Preferably delete the row once it's been permanently stored.
Keeping an actual transaction open for that long is asking for contention, and the idea of having data hanging around ephemerally in memory also seems like a terrible idea – what happens if the server fails, the pod dies, etc.?
With UUIDs there is absolutely no need for that.
> Keeping an actual transaction open for that long is asking for contention
Yes, which is why this is not an actual db transaction, it's a business transaction as mentioned.
> and the idea of having data hanging around ephemerally
The data is not ephemeral of course. But also the mapping between business transaction and model is not 1:1, so while there is some use for the transaction ID, it can't be used to identify a particular model.
Except now (assuming it’s the PK) you’ve added the additional overhead of a UUID PK, which depending on the version and your RDBMS vendor, can be massive. If it’s a non-prime column, I have far fewer issues with them.
> The data is not ephemeral of course.
I may be misunderstanding, but if it isn’t persisted to disk (which generally means a DB), then it should not be seen as durable.
Yes the overhead of UUIDs was something I mentioned already. For us it absolutely makes sense to use them, we don't anticipate to have hundreds of millions of records in our tables.
Or you could preload a table of autoincremented bigints and then atomically grab the next value from there where you need a surrogate key like in a distributed system with no natural pk.
Otherwise you can still use the pregenerated autoincrements. You just need to check out blocks of values for each node in your distributed system from the central source before you would need them:
N1 requests 100k values, N2 requests 100k values, etc. Then when you've allocated some amount, say 66%, request another chunk. That eay you have time to recover from a central manager going offline before it's critical.
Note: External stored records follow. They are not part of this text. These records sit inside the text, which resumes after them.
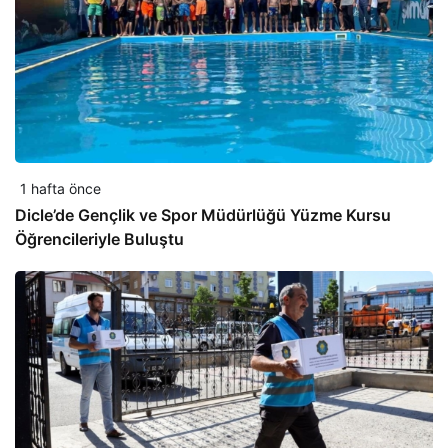
1 hafta önce
Dicle’de Gençlik ve Spor Müdürlüğü Yüzme Kursu
Öğrencileriyle Buluştu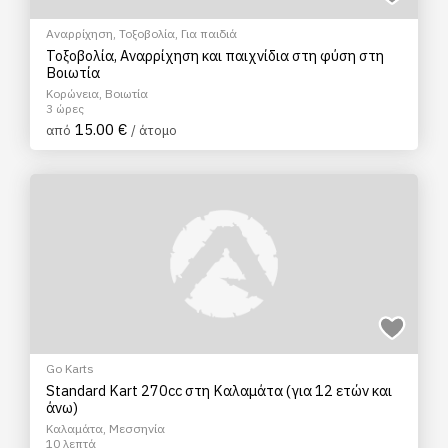
Αναρρίχηση
,
Τοξοβολία
,
Για παιδιά
Τοξοβολία, Αναρρίχηση και παιχνίδια στη φύση στη
Βοιωτία
Κορώνεια, Βοιωτία
3 ώρες
15.00 €
από
/ άτομο
Go Karts
Standard Kart 270cc στη Καλαμάτα (για 12 ετών και
άνω)
Καλαμάτα, Μεσσηνία
10 λεπτά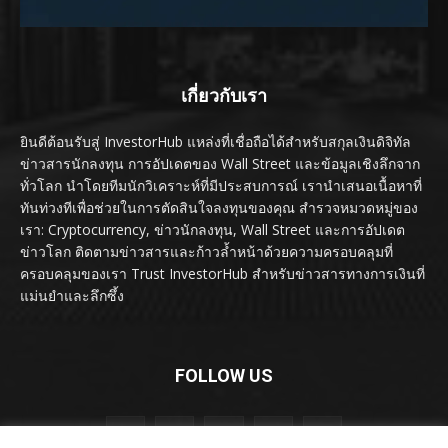
เกี่ยวกับเรา
ยินดีต้อนรับสู่ InvestorHub แหล่งที่เชื่อถือได้สำหรับสกุลเงินดิจิทัล
ข่าวสารนักลงทุน การอัปเดตของ Wall Street และข้อมูลเชิงลึกจาก
ทั่วโลก นำโดยทีมนักวิเคราะห์ที่มีประสบการณ์ เรานำเสนอเนื้อหาที่
ทันท่วงทีเพื่อช่วยในการตัดสินใจลงทุนของคุณ สำรวจหมวดหมู่ของ
เรา: Cryptocurrency, ข่าวนักลงทุน, Wall Street และการอัปเดต
ข่าวโลก ติดตามข่าวสารและก้าวล้ำหน้าด้วยความครอบคลุมที่
ครอบคลุมของเรา Trust InvestorHub สำหรับข่าวสารทางการเงินที่
แม่นยำและลึกซึ้ง
FOLLOW US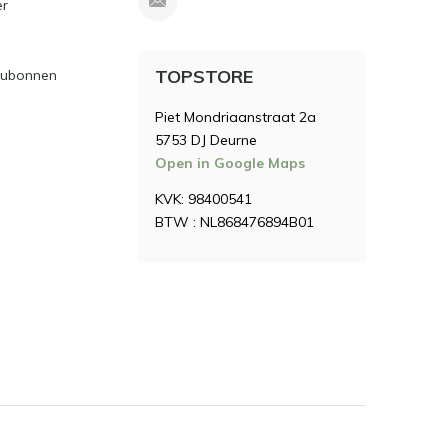
er
TOPSTORE
ubonnen
Piet Mondriaanstraat 2a
5753 DJ Deurne
Open in Google Maps
KVK: 98400541
BTW : NL868476894B01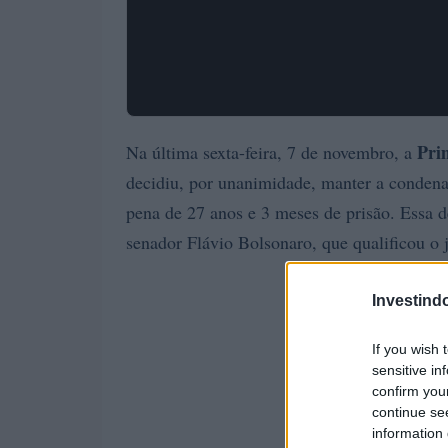
Pri
Na última sexta-feira, 7 de novembro, a
decidiu, por unanimidade, manter a conden
pena de 27 anos e 3 meses de prisão. Essa d
senador Flávio Bolsonaro, que qualificou 
Investind
If you wish 
sensitive in
confirm you
continue se
information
I have no problem with using uuids but there are ways around it if you want to stick with integers.
Twice now I was called to fix UUIDs making systems crawl to stop.
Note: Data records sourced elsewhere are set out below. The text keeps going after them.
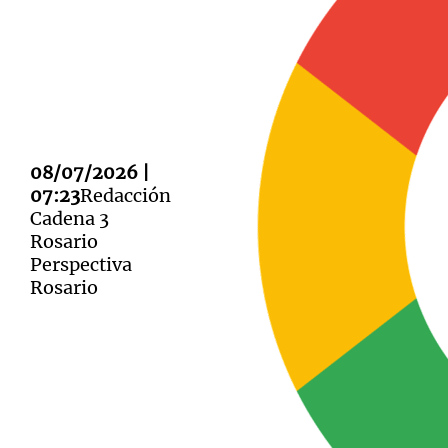
Notas
Notas
08/07/2026 |
Editorial
Mundial 2026
La Sol
07:23
Redacción
Cadena 3
Rosario
Perspectiva
Rosario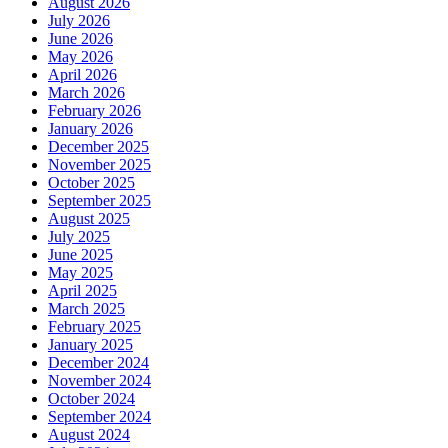
August 2026
July 2026
June 2026
May 2026
April 2026
March 2026
February 2026
January 2026
December 2025
November 2025
October 2025
September 2025
August 2025
July 2025
June 2025
May 2025
April 2025
March 2025
February 2025
January 2025
December 2024
November 2024
October 2024
September 2024
August 2024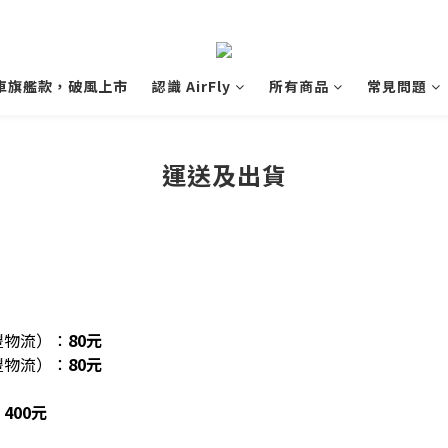
 單車旗艦款，破風上市
認識 AirFly
所有商品
常見問題
運送及出貨
豐物流）：
80元
豐物流）：
80元
：
400元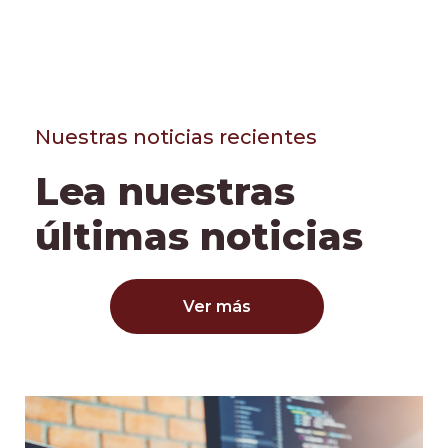
Nuestras noticias recientes
Lea nuestras
últimas noticias
Ver más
People underestimate how important efficient indexes are on relational databases because replacing autoincrement INTs with UUIDs works well enough for small databases, until it doesn't.
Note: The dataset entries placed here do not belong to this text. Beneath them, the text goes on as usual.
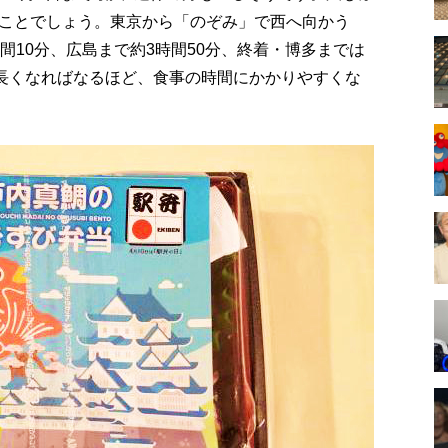
ことでしょう。東京から「のぞみ」で西へ向かう
間10分、広島まで約3時間50分、終着・博多までは
が長くなればなるほど、食事の時間にかかりやすくな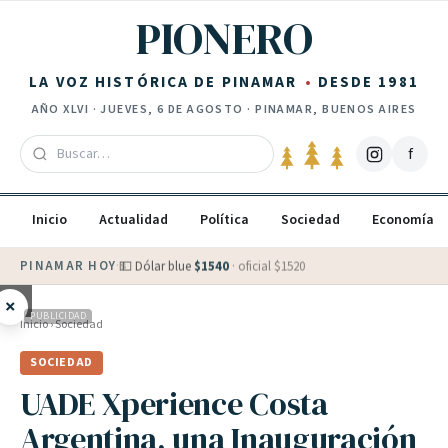
Saltar al contenido
PIONERO
LA VOZ HISTÓRICA DE PINAMAR
DESDE 1981
AÑO
XLVI
·
JUEVES, 6 DE AGOSTO
· PINAMAR, BUENOS AIRES
f
Inicio
Actualidad
Política
Sociedad
Economía
PINAMAR HOY
·
💵 Dólar blue
$
1540
· oficial $
1520
×
PUBLICIDAD
Inicio
›
Sociedad
SOCIEDAD
UADE Xperience Costa
Argentina, una Inauguración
My gripe against UUIDs is not even performance. It's debugging.
Much easier to memorize and type user_id = 234111 than user_id = '019686ea-a139-76a5-9074-28de2c8d486d'
So your advice that you DEFINITELY won't need a BIGINT, well, that decision can come back to bite you if you're successful enough.
(You're probably thinking there's no way we have over 2 billion users and that's true, but it's also a bad assumption that one user row perfectly corresponds to one registered user. Assumptions like that can and do change.)
Also, protip for anyone using MySQL, you should take advantage of its UNSIGNED INT types. 2^32-1 is quite a bit; it’s also very handy for smaller lookup tables where you need a bit more than 2^7 (TINYINT).
> but it's also a bad assumption that one user row perfectly corresponds to one registered user. Assumptions like that can and do change.
There can be dupes and the like, yes, but if at some point the Customer table morphed into a Customer+CustomerAttribute table, for example, I’d argue you have a data modeling problem.
I’ll be 110 years old telling my great-grandchildren about how we used integers for primary keys, until reason arrived and we started using uuids.
And they’ll be like, “you weren’t one of those anti-vaxxers were you?”
I find with HTMX, it can introduce a lot of edge cases to do with error handling, showing loading progress, and making sure the data on the current page is consistent when you're partially updating chunks of it. With the traditional clunky full-page-refresh Django way, you avoid a lot of this.